Positive answers to voices from the past
In Normandy yesterday one of the great milestones on the road to our modern world was marked when the 70th anniversary of the Allies’ D Day landings in France were celebrated. That so few of the 1944 veterans were able to attend shows that even if the past can from time to time speak loudly the passage of time does its work silently. This may be the last major anniversary of this great act of liberation attended by a significant number of participants. Their legacy is such though that as long as Europe remains at peace, remains tolerant and united they will be remembered with great pride and deserved thanks.
Much closer to home, and far, far closer to the bone, the revelations around the deaths and mass burial of hundreds of infants and children in a Tuam mother-and-baby home — around 800 bodies in a septic tank — cannot but provoke comparisons with the evil the D Day landings ultimately brought to an end. That there may other mass graves like the one at Tuam adds to that deeply uncomfortable fear.
At this stage in this terrible story from our dark, unresolved past, we should acknowledge that these institutions, and what went on in them, could not have been a secret in such a tightly knit society. Society may not have directly endorsed the behaviour of those entrusted with the care of the most vulnerable but neither did it ask the questions that should have been asked or take the action that should have been taken.
It is therefore dishonest to lay full responsibility for the barbarism — that’s what it was after all — at the feet of religious orders. The exceptionally high death rates, the stories of former inmates and even the experiences of those whose work brought them in contact with those in the care of priests, brothers or nuns must have sounded alarm bells.

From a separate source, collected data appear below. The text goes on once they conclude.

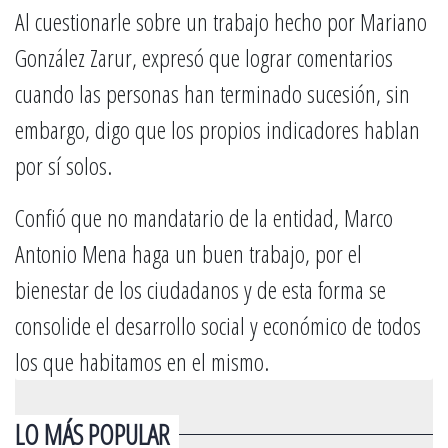
Al cuestionarle sobre un trabajo hecho por Mariano
González Zarur, expresó que lograr comentarios
cuando las personas han terminado sucesión, sin
embargo, digo que los propios indicadores hablan
por sí solos.
Confió que no mandatario de la entidad, Marco
Antonio Mena haga un buen trabajo, por el
bienestar de los ciudadanos y de esta forma se
consolide el desarrollo social y económico de todos
los que habitamos en el mismo.
LO MÁS POPULAR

Sadly they were ignored — if they were sounded at all — and we are still dealing with the legacy that, like World War II, destroyed so many lives.
Though not on as grand a scale as either the D Day landings or the shocking scale of the Tuam revelations yesterday’s events in council chambers right around the country point at least towards the Rubicon even if they don’t cross it.
Agreements between Fianna Fáil and Fine Gael, especially in Kerry where ancient animosities seemed to linger most vividly, to support each other to ensure that the old order, even if in a new suit, prevails may be a sign of things to come.
Is it possible that the two old, centrist, moderately conservative parties might finally reflect the times they live in rather than the times their parties were formed in?
How ionic it would be if it took the rise of the left, and Sinn Féin’s surging popularity, to do what time and rational thought have failed to achieve. That, and the investigation into the Tuam scandal, would be a positive, creative response to the dark voices from the past, one that could, like D Day did and does, help make our future a better place.